REUBEN ARCHER’S PERSONAL SIN
Reuben Archer, eh? That takes me back. After all, I’m old enough to have seen Lautrec open the show for Saxon, never mind his time with Stampede.
Post hard rock Mr Archer set up his own graphic design company, worked on motor magazines and returned to the art world. However, Stampede got back together in the 21st century after their albums were reissued to make a new album and tour and he’s also punted out a couple of solo albums of which this is the latest. And, given his background, it’s no great leap forward when you find out that all the songs are about cars.
He was always a good singer and by sticking to the melodic hard rock world on “Petrolhead”, where’s he best suited, this works really well. The songs are strong and the musicians he’s brought in to flesh out the sound set about their task in fine fashion. It’s firmly rooted in the eighties vibe that Stampede inhabited. And that’s for the best as songs like ‘No Gasoline’, ‘White Knuckle Ride’ and ‘Grand Theft Auto’ immediately sound like old friends.
Blimey! I miss the eighties when album covers like this were legally obligatory. And on this new release it actually makes some kind of sense because Phil Vincent (whose seventh Tragik album this is) is influenced by the likes of Harem Scarem, Survivor, Boston, Dokken and others of that ilk.

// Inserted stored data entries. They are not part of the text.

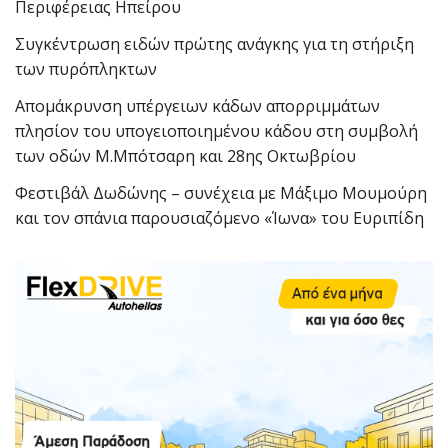
Περιφέρειας Ηπείρου
Συγκέντρωση ειδών πρώτης ανάγκης για τη στήριξη
των πυρόπληκτων
Απομάκρυνση υπέργειων κάδων απορριμμάτων
πλησίον του υπογειοποιημένου κάδου στη συμβολή
των οδών Μ.Μπότσαρη και 28ης Οκτωβρίου
Φεστιβάλ Δωδώνης – συνέχεια με Μάξιμο Μουμούρη
και τον σπάνια παρουσιαζόμενο «Ίωνα» του Ευριπίδη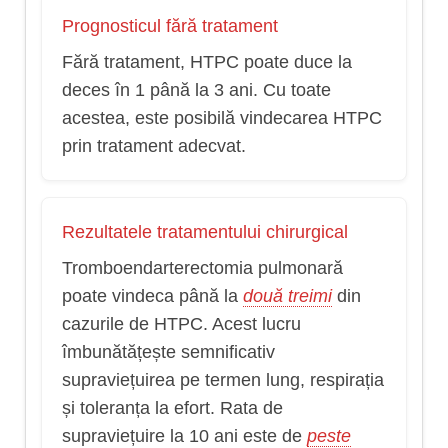
Prognosticul fără tratament
Fără tratament, HTPC poate duce la
deces în 1 până la 3 ani. Cu toate
acestea, este posibilă vindecarea HTPC
prin tratament adecvat.
Rezultatele tratamentului chirurgical
Tromboendarterectomia pulmonară
poate vindeca până la
două treimi
din
cazurile de HTPC. Acest lucru
îmbunătățește semnificativ
supraviețuirea pe termen lung, respirația
și toleranța la efort. Rata de
supraviețuire la 10 ani este de
peste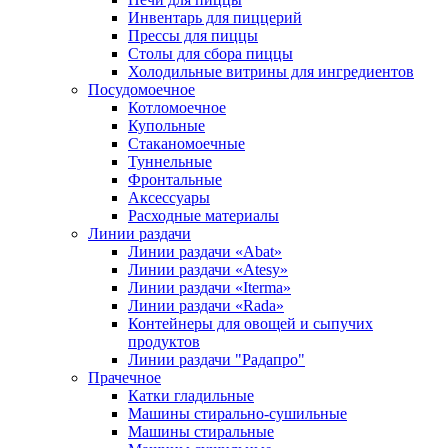
Инвентарь для пиццерий
Прессы для пиццы
Столы для сбора пиццы
Холодильные витрины для ингредиентов
Посудомоечное
Котломоечное
Купольные
Стаканомоечные
Туннельные
Фронтальные
Аксессуары
Расходные материалы
Линии раздачи
Линии раздачи «Abat»
Линии раздачи «Atesy»
Линии раздачи «Iterma»
Линии раздачи «Rada»
Контейнеры для овощей и сыпучих
продуктов
Линии раздачи "Радапро"
Прачечное
Катки гладильные
Машины стирально-сушильные
Машины стиральные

Of course Tragik is only one of his bands with CranstoN (alongside Paul Sabu) being the one I heard most recently.
He bungs out several albums most years, all of which operate in the same world of eighties melodic rock, and I assume it’s one way of getting all his songs out there. This time around he writes all the songs, plays ninety percent of the instruments, sings and produces with Damien D’Ercole taking care of some of the guitars. And it’s another enjoyable release for those of who grew up with this kind of music.
For sure, a couple of songs miss the mark and you can tell he’s not operating in a “Mutt” Lange production environment (or indeed budget) but if you like melodic rock and AOR played the way it used to be then songs like ‘Not Over You’, ‘Into The Great Unknown’ and ‘Nobody’s There’ will keep you moist for quite some time to come.